Activity list:
#1 In the page excerpt on the relief bill, what income level shuts a single filer out of the stimulus payment entirely?
#2 For each statement below, say whether it agrees with the page excerpt on the relief bill, and quote the deciding words: (a) Each taxpayer and dependent receives a payment of $1,400. (b) The relief bill totals $1.9 billion. (c) Joint filers who earn between $150k and $160k receive no payment.

Page excerpt:
>>>

Another round of government stimulus is on its way. As you begin to receive money from the government, keep track of it. We will need the info when we file your 2021 tax return. Be sure to note every amount of money you receive from the government, whether it’s stimulus, child tax credit, etc.
There is a lot to unpack with the latest $1.9 trillion relief bill. Below are a few items that affect many Americans in the short term, with stimulus payments hitting bank accounts already and potential changes to your 2020 federal tax returns.
Stimulus Checks
The payments will be $1,400 per taxpayer and dependent, based on either 2019 or 2020 tax filings, depending on what the IRS currently has on record.
If you earn $75k or less (filing single), or $150k or less (filing jointly), you will be due $1,400 per taxpayer or dependent listed on your tax return. If you earn more than $80k (filing single), or $160k (filing jointly), you are phased-out of the stimulus and will not be receiving a payment. Between $75k-80k (filing single), or $150k-160k (filing jointly), you will be getting a stimulus, but a reduced amount.

<<<

Supplied entries:
>>>

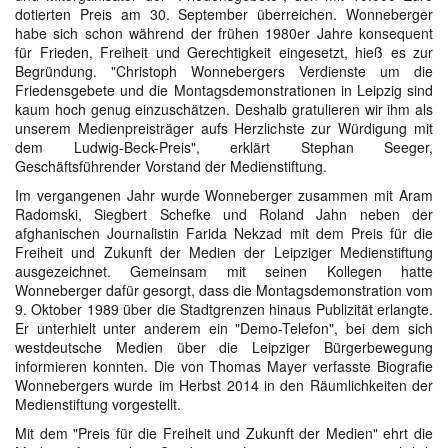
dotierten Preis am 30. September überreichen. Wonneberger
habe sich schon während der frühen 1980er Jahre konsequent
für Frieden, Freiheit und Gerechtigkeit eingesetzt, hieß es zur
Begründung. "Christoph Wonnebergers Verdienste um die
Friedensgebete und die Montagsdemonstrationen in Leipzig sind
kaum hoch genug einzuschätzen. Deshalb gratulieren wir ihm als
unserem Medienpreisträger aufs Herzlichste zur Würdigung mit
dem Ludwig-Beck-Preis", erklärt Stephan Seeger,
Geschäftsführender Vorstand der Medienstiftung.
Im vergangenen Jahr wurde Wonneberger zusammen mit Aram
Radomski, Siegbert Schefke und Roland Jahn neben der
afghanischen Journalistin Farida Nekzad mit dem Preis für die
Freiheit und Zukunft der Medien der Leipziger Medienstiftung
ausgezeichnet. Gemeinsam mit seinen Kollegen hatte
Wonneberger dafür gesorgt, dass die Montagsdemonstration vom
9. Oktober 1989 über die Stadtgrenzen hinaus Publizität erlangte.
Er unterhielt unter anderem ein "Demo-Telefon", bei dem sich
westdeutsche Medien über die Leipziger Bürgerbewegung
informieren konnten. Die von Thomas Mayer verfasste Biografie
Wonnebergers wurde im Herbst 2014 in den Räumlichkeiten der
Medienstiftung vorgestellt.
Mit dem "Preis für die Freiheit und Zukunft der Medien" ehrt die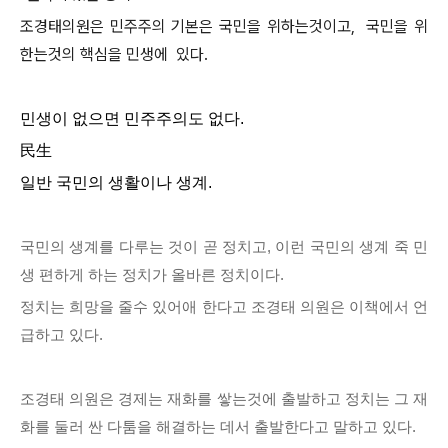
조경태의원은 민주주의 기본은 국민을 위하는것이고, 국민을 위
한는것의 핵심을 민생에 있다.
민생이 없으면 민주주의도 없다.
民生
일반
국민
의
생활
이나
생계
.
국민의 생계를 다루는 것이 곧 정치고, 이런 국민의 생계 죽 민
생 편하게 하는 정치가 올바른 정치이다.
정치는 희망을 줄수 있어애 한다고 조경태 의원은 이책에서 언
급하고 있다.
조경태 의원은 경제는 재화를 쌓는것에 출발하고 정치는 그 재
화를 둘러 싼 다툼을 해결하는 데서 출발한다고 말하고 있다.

<<<
>>>

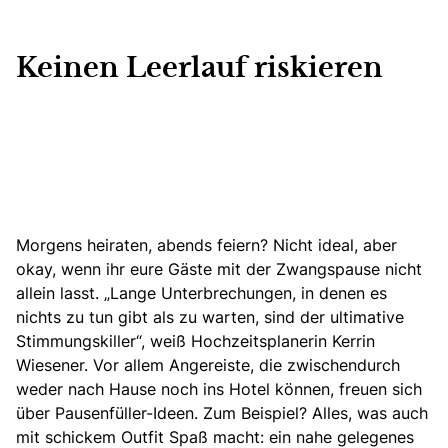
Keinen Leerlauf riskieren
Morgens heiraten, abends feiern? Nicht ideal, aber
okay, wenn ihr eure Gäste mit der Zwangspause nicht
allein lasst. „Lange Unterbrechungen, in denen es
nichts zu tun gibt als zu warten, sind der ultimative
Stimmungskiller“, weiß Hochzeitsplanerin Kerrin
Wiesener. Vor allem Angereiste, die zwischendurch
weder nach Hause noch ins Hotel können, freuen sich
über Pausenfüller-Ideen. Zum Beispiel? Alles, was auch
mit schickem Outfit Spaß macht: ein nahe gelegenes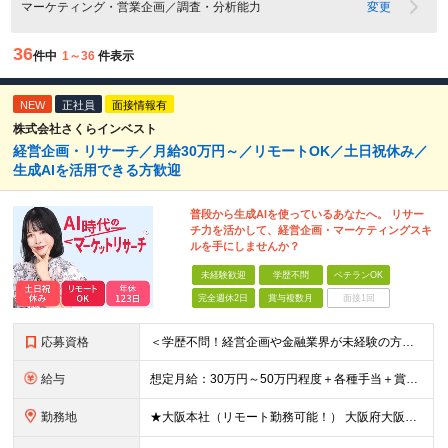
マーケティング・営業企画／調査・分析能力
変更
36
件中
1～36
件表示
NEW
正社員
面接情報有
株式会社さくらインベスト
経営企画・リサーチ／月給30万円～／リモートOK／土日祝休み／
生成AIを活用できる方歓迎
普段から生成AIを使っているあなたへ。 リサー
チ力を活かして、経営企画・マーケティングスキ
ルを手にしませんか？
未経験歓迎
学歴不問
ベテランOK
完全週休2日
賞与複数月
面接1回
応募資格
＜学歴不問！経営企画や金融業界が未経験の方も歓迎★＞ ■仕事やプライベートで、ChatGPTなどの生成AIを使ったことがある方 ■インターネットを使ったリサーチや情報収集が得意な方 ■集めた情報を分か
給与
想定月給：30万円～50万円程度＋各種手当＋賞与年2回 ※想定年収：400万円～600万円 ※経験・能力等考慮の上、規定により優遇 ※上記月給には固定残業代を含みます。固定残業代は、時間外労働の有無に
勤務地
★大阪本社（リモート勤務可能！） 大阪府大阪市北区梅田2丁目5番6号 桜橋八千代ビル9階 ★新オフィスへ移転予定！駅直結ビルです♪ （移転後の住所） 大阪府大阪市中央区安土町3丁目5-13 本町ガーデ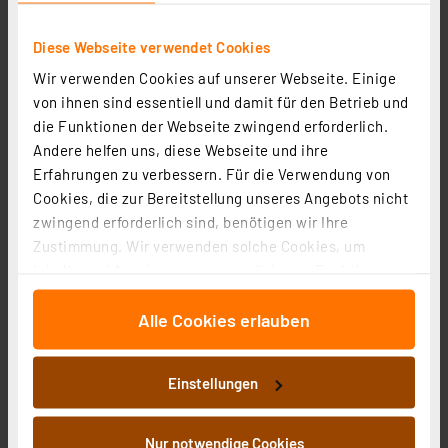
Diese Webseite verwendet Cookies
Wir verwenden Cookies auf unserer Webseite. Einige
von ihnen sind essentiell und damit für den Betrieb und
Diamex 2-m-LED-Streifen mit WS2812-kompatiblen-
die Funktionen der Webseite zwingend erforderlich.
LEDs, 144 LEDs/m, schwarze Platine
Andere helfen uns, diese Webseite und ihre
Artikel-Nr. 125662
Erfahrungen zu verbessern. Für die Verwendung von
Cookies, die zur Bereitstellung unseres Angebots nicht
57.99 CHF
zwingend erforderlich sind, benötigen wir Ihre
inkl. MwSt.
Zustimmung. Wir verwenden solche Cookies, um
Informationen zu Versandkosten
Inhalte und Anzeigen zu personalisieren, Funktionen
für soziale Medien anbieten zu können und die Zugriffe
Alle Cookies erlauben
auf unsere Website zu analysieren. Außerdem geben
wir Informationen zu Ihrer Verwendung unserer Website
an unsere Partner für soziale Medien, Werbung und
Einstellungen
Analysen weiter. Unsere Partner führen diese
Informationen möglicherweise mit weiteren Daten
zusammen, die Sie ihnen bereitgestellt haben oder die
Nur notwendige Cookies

<<<

Results in order:
#1 Earning more than $80k.

#2
(a) Yes: "The payments will be $1,400 per taxpayer and dependent"
(b) No: "the latest $1.9 trillion relief bill"
(c) No: "you will be getting a stimulus, but a reduced amount"